Moving on to the Halstead Metrics, rows four through nine, the unique operators counts don’t differ much among the first three programs, but the count is much larger for the last. When we examine unique operands, which is actually a count of all the variables used in the program, not merely defined, PP110 has the most variables to understand. The unique counts provide a base of what’s included in the program, but not actual size. To see how often the operators and operands are used, we look at the total counts. Here we can start to see the growth in complexity. 

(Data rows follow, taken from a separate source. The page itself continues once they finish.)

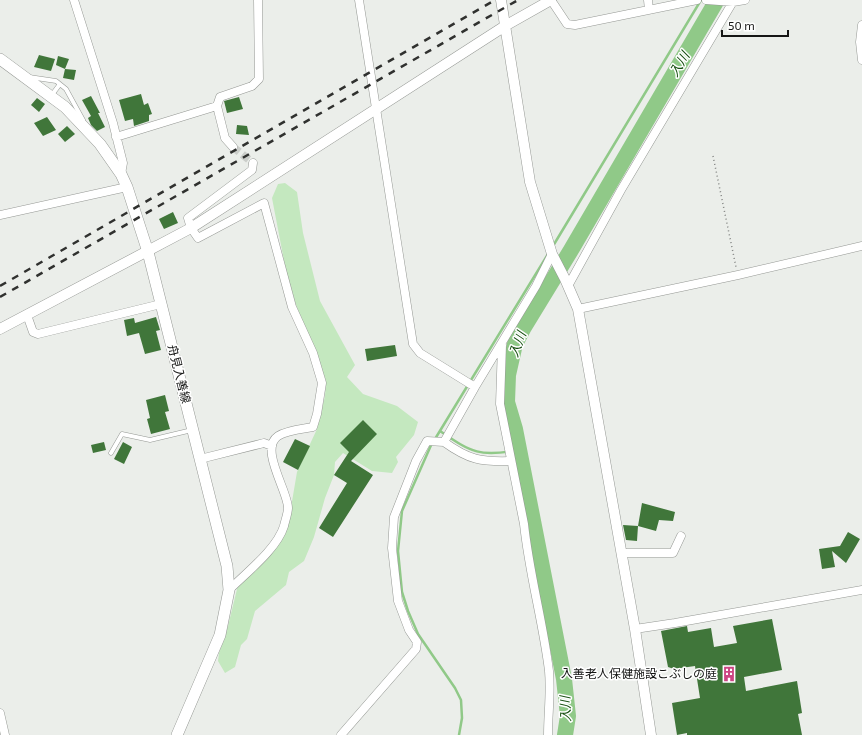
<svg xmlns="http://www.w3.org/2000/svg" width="862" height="735" font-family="'Exo 2','Noto Sans JP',sans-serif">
  <rect width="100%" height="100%" fill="#ebeeea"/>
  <!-- green -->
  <path fill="#c4e8bf" d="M285,183L297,192L303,233L320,301L355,365L347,377L363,394L397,406L418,422L414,435L396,457L398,462L392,473L372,471L343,453L335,462L334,475L325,498L314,537L304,561L289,572L286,585L255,611L247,639L241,645L235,667L225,673L218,661L219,653L228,626L238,585L279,544L288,525L297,472L317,429L325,396L326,381L314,349L296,305L286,271L272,198L278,184Z"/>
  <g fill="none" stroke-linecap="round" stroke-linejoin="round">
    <!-- stream -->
    <path stroke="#90c988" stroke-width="2.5" d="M553,246L701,0
      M440,431C472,453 480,457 519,450
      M435,439L548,254
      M432,443L402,511L398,551L402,592L408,611L418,634L455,688L461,700L462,718L459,735"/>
    <!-- river -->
    <path stroke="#90c988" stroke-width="16" d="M565,735L568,716L564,679L515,429L507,402L508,375L515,344L524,327L571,250L717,0"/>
  </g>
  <!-- building -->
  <path fill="#40763a" d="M39,55L55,59L51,71L34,67Z
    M58,56L69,59L65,69L56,65Z
    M65,69L76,70L74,80L63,78Z
    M141,94L144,105L148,103L152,114L149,115V121L134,126L133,119L125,121L119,100Z
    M91,96L100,113H98L105,127L97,131L91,125L88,118L91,116L82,100Z
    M239,97L243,109L227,113L224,101Z
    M37,98L45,104L39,112L31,105Z
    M47,117L56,130L43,136L34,123Z
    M237,125L247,126L249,135L236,134Z
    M67,126L75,134L65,142L58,134Z
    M173,212L178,223L164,229L159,219Z
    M156,317L160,330L156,331L161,350L145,354L139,333L127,336L124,320L134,318L135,323Z
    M395,345L397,356L367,361L365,349Z
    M165,395L169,411L165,412L170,429L151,434L147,419L150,418L146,400Z
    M363,420L377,434L351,461L373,475L333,537L319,528L347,483L334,475L349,452L340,443Z
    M295,439L310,446L298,470L283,462Z
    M104,442L106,450L93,453L91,445Z
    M123,442L132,447L124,464L114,459Z
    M642,503L675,512L673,521L659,520L656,531L638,526Z
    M623,525L638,526L637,541L626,540Z
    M848,532L860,539L846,563L832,551L835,567L822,569L819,549L840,546Z
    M772,619L782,670L744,677L746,691L797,681L802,713L798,714L802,735H687V733L677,735L672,703L700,698L695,666L674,669L668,667L661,631L687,626L688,632L711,628L714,647L737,643L733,626Z"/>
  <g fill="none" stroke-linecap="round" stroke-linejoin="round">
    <!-- minor-tunnel -->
    <path stroke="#cbceca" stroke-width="8" stroke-dasharray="8 4" stroke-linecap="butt" d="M233,147L253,163"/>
    <defs>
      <path id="service" d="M29,77L56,81L66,89L83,120
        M51,96L60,84
        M111,453L122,434L150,440L192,430"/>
      <path id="minor" d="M74,0L113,123L123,163L121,174
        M359,0L413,344L420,353L475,387
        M551,0L567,24L575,25L697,0
        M648,0L649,10
        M706,0L733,2L745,0
        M862,25L860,42L862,60
        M116,137L217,106
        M233,147L225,138L217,106L220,97L252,86L259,79L258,0
        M0,215L127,187
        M568,286L621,190L734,0
        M578,309L738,275L862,246
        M27,315L33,332L38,334L161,304
        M502,345L500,404L524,524C529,573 543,622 549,671C551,693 548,713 548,735
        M444,442C469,460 481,462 511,461
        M200,459L264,443L272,446
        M621,553H673L681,536
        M229,590C246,573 277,549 284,526C285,521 288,513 288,508C288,491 259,449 278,436C287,430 302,429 313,427L317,414L322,383L313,353L292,307L264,203L198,238L191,228L188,218L252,170L253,163
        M635,629L675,623L862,590
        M0,713L5,735
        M341,735L416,649L417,642L409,630L398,601L392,548L394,517L416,461L427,441L444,442L475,387L536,286L552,254"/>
      <path id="tertiary" d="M501,0L530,182L552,254L565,279L578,309L635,629L651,735
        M0,329L191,228L505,26L551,0"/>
      <path id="secondary" d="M0,59L65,107L100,144L121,174L127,187L148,252L227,566L229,590L220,635L177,735"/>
    </defs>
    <!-- service casing -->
    <use href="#service" stroke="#959894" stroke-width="5"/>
    <!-- minor casing -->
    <use href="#minor" stroke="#959894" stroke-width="9"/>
    <!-- tertiary casing -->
    <use href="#tertiary" stroke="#959894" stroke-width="11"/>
    <!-- secondary casing -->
    <use href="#secondary" stroke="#959894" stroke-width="12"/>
    <!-- path -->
    <path stroke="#838583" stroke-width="1.5" stroke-dasharray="1 3" stroke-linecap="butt" d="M713,156L736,267"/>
    <!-- service -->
    <use href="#service" stroke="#fff" stroke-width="4"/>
    <!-- minor -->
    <use href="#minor" stroke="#fff" stroke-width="8"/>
    <!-- tertiary -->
    <use href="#tertiary" stroke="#fff" stroke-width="10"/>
    <!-- secondary -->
    <use href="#secondary" stroke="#fff" stroke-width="11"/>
    <!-- rail -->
    <path stroke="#30312f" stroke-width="2.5" stroke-dasharray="7 7" stroke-linecap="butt" d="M0,286L495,0
      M0,297L518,0"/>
  </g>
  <!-- icons -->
  <defs>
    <symbol id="building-bare" viewBox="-9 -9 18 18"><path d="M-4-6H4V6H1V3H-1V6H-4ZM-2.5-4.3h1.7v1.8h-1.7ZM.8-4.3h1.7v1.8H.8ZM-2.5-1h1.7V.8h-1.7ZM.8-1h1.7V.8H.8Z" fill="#cc4583" stroke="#fff" stroke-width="2.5" paint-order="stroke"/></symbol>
  </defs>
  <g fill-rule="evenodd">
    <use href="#building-bare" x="718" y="663" width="22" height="22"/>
  </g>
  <g text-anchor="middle" stroke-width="3" stroke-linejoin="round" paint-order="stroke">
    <!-- street labels -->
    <g font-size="12" fill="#151615" stroke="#fff">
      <text transform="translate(179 374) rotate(76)" y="4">舟見入善線</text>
    </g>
    <!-- poi labels -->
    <g font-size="12" fill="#151615" stroke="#fff" text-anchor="end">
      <text x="717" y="678">入善老人保健施設こぶしの庭</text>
    </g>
    <!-- water labels -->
    <g font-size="13" font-style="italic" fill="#164f10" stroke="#fff">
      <text transform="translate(679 64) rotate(-59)" y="5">入川</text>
      <text transform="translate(517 344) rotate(-70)" y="5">入川</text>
      <text transform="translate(565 709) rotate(-92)" y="5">入川</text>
    </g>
  </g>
  <!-- scale -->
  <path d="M722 30v6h66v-6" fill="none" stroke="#151615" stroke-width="2"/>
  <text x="728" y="30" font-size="12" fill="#151615" stroke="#ffffff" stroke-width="3" paint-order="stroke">50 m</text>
</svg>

The most important metrics are next—Vocabulary and Length. It’s often said that Vocabulary comprises the number of elements a developer should know to truly understand the program. For TRIMAIN, it’s 33 things—manageable for most developers. CWXTCOB has 218, so it would be more challenging to handle. PP110 and PDA008 are interesting. Because there are more unique variables used in PP110, there are more things a developer will need to follow to understand the program, but PDA008 has slightly fewer variables, so slightly less time would be required to grasp its complexity. The level of intelligence that Vocabulary provides is simply not something revealed in LOC or Statements, making it a useful gauge. Finally, there’s Length, and we can easily see the size progression in the programs.

Conclusion

From the beginning of computing, program size has mattered and will continue to do so. Techniques to gauge size have evolved from card decks to more sophisticated means. But there’s more to understanding and comparing programs than just their apparent size. Halstead Vocabulary and Length provide more reliable metrics that aid a development manager in deciding which team member to assign a project and how long it might take to implement a change.